■ TO-DO ITEM:
The word "thing" marks the lines to find; copy every such line from the data below.

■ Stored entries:
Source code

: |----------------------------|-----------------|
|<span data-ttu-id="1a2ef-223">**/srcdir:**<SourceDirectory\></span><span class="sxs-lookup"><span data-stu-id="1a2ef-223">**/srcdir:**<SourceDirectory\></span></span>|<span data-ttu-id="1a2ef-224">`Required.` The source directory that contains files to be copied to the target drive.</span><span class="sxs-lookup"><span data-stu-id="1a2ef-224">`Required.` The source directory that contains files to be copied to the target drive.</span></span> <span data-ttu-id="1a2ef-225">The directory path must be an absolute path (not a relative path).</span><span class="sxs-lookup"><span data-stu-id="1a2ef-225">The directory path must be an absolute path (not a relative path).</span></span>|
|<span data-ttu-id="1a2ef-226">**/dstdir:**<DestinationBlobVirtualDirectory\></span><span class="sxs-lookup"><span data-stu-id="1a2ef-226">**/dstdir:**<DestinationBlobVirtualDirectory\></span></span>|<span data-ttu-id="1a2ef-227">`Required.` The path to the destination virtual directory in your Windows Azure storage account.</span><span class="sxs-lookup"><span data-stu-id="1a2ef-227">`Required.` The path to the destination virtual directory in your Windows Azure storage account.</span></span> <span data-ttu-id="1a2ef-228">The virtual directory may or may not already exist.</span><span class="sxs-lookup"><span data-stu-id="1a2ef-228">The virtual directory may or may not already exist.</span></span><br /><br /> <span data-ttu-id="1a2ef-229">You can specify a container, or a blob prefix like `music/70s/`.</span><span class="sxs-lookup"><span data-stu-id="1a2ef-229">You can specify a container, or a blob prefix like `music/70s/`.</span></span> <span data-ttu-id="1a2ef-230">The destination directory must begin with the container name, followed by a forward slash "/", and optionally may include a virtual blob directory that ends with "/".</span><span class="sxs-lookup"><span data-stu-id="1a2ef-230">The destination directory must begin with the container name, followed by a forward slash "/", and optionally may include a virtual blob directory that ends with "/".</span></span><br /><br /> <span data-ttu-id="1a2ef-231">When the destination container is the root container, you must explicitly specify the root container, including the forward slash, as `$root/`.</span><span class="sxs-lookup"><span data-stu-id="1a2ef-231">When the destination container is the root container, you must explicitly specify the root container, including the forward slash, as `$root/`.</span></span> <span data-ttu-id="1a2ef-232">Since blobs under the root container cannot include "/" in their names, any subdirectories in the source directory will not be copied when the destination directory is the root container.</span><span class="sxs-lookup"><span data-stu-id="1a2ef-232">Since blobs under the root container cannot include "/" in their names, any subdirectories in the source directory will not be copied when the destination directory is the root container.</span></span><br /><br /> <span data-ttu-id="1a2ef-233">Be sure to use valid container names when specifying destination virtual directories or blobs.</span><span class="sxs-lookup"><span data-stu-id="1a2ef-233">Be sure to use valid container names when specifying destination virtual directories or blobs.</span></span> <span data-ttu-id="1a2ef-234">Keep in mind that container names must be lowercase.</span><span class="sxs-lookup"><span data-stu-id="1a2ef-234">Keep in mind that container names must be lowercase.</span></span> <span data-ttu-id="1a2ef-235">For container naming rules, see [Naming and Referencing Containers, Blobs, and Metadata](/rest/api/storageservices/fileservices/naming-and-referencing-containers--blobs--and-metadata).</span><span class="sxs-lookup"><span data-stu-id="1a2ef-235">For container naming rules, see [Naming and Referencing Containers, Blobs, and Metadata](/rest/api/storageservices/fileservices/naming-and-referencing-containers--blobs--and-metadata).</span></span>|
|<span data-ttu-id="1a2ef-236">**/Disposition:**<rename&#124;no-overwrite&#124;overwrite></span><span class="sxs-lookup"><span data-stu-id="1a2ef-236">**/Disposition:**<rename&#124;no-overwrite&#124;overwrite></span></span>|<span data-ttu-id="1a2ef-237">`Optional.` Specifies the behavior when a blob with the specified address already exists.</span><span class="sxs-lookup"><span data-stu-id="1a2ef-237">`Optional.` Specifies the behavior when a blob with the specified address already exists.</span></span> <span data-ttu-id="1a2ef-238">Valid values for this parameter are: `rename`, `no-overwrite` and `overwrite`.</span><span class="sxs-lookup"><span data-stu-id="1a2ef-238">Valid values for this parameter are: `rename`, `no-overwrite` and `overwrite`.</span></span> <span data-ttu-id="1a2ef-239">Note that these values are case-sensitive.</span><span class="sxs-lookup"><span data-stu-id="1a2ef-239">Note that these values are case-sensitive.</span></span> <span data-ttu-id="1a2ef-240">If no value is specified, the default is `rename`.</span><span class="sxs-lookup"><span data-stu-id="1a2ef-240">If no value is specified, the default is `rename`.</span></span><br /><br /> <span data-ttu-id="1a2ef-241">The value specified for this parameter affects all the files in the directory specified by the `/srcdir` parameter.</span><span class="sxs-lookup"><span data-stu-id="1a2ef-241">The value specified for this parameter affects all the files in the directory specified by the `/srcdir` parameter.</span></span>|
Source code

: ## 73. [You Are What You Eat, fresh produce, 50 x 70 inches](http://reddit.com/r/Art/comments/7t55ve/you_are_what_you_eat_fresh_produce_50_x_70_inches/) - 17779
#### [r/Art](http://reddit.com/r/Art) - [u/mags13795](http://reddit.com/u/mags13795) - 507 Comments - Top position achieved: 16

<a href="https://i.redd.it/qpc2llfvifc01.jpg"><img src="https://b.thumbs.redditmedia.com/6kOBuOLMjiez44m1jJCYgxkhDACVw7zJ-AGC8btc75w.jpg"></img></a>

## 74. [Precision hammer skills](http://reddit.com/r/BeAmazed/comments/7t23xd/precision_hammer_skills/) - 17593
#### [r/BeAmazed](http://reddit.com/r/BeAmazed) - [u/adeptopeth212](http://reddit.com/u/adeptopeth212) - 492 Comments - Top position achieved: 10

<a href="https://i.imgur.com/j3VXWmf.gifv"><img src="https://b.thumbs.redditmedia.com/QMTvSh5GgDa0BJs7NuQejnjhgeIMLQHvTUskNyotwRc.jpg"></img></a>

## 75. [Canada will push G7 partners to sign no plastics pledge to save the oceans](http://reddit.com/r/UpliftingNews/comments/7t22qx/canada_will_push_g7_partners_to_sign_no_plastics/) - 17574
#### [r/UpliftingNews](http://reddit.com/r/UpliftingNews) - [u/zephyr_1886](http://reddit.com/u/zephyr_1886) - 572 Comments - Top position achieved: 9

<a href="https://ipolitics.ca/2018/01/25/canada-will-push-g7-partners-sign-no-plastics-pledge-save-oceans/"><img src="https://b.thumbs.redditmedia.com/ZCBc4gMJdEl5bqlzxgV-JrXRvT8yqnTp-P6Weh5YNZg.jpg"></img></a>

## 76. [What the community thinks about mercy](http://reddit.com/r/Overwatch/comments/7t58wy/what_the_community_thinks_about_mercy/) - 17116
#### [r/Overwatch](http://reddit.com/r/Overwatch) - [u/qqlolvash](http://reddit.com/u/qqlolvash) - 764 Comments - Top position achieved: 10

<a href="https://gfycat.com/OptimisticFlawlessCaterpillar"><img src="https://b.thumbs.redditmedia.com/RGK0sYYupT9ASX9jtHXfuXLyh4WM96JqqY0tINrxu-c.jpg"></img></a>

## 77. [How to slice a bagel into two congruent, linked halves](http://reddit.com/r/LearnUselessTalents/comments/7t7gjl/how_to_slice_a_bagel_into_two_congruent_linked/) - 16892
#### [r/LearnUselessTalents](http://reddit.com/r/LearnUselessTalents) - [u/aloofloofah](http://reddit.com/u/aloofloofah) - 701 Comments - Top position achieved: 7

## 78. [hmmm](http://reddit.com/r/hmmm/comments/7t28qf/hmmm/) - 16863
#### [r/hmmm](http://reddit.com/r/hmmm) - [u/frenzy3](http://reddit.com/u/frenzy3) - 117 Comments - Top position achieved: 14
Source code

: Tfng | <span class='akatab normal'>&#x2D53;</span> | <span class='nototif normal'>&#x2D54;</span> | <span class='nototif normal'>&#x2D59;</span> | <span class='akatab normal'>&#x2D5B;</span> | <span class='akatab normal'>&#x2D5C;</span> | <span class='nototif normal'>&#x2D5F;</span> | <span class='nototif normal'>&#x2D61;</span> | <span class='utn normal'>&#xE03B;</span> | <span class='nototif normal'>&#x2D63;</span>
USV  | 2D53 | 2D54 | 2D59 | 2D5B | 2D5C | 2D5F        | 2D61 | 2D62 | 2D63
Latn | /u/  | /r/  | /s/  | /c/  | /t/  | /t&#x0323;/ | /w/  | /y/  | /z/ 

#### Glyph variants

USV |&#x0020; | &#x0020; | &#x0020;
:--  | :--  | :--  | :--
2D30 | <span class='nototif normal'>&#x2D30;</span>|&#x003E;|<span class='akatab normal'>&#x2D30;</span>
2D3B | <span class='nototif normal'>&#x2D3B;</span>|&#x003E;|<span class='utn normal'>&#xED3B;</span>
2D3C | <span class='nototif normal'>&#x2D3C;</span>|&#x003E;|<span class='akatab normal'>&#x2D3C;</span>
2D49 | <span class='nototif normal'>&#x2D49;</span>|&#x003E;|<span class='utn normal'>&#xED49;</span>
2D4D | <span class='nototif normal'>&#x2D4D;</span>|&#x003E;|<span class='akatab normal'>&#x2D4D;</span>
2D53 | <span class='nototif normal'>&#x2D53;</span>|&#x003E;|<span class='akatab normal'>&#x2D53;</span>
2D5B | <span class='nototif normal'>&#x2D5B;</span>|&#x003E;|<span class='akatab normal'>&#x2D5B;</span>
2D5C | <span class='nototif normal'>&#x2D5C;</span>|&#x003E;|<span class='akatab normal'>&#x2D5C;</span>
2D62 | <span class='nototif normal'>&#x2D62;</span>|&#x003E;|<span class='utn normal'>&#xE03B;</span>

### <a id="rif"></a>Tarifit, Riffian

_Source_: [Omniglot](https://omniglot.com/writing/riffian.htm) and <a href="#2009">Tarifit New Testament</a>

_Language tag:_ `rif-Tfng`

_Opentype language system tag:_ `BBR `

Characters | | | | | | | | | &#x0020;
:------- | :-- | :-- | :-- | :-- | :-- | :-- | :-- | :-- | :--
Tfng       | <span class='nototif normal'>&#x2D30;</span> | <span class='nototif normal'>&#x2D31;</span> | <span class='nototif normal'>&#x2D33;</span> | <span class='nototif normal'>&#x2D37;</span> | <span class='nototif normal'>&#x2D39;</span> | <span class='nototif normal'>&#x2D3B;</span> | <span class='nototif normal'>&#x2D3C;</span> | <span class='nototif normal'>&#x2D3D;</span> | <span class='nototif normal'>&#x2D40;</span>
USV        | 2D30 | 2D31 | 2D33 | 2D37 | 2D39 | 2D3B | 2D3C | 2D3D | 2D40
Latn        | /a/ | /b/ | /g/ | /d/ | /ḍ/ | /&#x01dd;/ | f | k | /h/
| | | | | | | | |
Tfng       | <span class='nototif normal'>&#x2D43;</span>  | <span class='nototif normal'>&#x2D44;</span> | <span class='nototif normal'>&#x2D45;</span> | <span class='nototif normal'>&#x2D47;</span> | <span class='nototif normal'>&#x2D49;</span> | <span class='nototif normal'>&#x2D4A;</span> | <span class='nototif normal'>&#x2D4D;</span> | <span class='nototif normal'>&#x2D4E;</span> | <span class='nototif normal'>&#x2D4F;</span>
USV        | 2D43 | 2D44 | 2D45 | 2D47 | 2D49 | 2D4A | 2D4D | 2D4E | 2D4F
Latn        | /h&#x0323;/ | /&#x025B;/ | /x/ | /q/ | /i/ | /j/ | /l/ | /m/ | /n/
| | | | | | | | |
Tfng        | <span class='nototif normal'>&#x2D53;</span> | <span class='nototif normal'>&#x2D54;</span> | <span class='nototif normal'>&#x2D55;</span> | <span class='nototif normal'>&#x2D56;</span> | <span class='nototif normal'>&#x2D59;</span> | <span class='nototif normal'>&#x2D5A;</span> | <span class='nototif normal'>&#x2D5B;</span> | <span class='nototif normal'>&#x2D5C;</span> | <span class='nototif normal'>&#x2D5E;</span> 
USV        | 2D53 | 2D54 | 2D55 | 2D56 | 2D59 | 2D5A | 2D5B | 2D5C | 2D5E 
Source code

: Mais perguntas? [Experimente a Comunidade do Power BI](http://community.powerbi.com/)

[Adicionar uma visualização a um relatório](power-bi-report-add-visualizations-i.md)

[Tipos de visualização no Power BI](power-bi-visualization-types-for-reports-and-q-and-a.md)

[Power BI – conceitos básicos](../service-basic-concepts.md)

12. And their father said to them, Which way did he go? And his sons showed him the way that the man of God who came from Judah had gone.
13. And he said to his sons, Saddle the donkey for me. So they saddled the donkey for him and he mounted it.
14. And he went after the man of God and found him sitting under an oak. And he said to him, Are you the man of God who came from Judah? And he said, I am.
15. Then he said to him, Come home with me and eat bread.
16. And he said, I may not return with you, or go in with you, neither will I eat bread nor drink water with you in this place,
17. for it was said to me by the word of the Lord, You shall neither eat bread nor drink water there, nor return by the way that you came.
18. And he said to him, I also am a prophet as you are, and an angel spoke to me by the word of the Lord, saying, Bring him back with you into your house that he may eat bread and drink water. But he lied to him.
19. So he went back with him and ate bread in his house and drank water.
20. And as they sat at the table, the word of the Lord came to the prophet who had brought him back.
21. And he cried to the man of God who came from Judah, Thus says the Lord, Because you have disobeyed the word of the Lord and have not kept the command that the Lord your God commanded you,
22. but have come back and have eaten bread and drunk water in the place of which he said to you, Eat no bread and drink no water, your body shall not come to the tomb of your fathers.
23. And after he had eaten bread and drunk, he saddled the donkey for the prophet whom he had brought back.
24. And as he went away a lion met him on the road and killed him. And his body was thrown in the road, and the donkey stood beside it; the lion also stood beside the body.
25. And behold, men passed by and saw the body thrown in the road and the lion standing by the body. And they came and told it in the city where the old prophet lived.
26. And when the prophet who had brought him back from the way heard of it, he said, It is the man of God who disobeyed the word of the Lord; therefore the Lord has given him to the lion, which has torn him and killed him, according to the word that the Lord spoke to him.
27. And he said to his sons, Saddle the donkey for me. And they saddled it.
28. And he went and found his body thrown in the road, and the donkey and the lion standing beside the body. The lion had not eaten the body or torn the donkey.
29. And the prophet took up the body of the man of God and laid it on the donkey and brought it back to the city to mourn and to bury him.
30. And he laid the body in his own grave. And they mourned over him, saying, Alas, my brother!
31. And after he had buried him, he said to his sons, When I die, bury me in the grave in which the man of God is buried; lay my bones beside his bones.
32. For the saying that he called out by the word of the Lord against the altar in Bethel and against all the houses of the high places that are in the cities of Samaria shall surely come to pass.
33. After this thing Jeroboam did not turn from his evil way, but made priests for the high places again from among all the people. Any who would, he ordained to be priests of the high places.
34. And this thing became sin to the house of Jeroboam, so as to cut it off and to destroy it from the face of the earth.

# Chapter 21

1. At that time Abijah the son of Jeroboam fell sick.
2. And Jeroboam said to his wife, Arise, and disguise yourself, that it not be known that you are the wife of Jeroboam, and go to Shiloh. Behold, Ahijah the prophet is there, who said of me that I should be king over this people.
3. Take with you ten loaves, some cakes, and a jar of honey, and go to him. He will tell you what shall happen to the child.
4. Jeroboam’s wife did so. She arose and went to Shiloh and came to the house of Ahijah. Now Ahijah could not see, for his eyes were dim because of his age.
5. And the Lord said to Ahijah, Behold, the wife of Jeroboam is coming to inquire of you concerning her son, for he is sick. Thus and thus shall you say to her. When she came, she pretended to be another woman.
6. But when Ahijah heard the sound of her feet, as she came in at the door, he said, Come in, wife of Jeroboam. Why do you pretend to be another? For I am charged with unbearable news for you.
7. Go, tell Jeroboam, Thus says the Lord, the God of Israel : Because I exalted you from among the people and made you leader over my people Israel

■ ANSWER BOX:
33. After this thing Jeroboam did not turn from his evil way, but made priests for the high places again from among all the people. Any who would, he ordained to be priests of the high places.
34. And this thing became sin to the house of Jeroboam, so as to cut it off and to destroy it from the face of the earth.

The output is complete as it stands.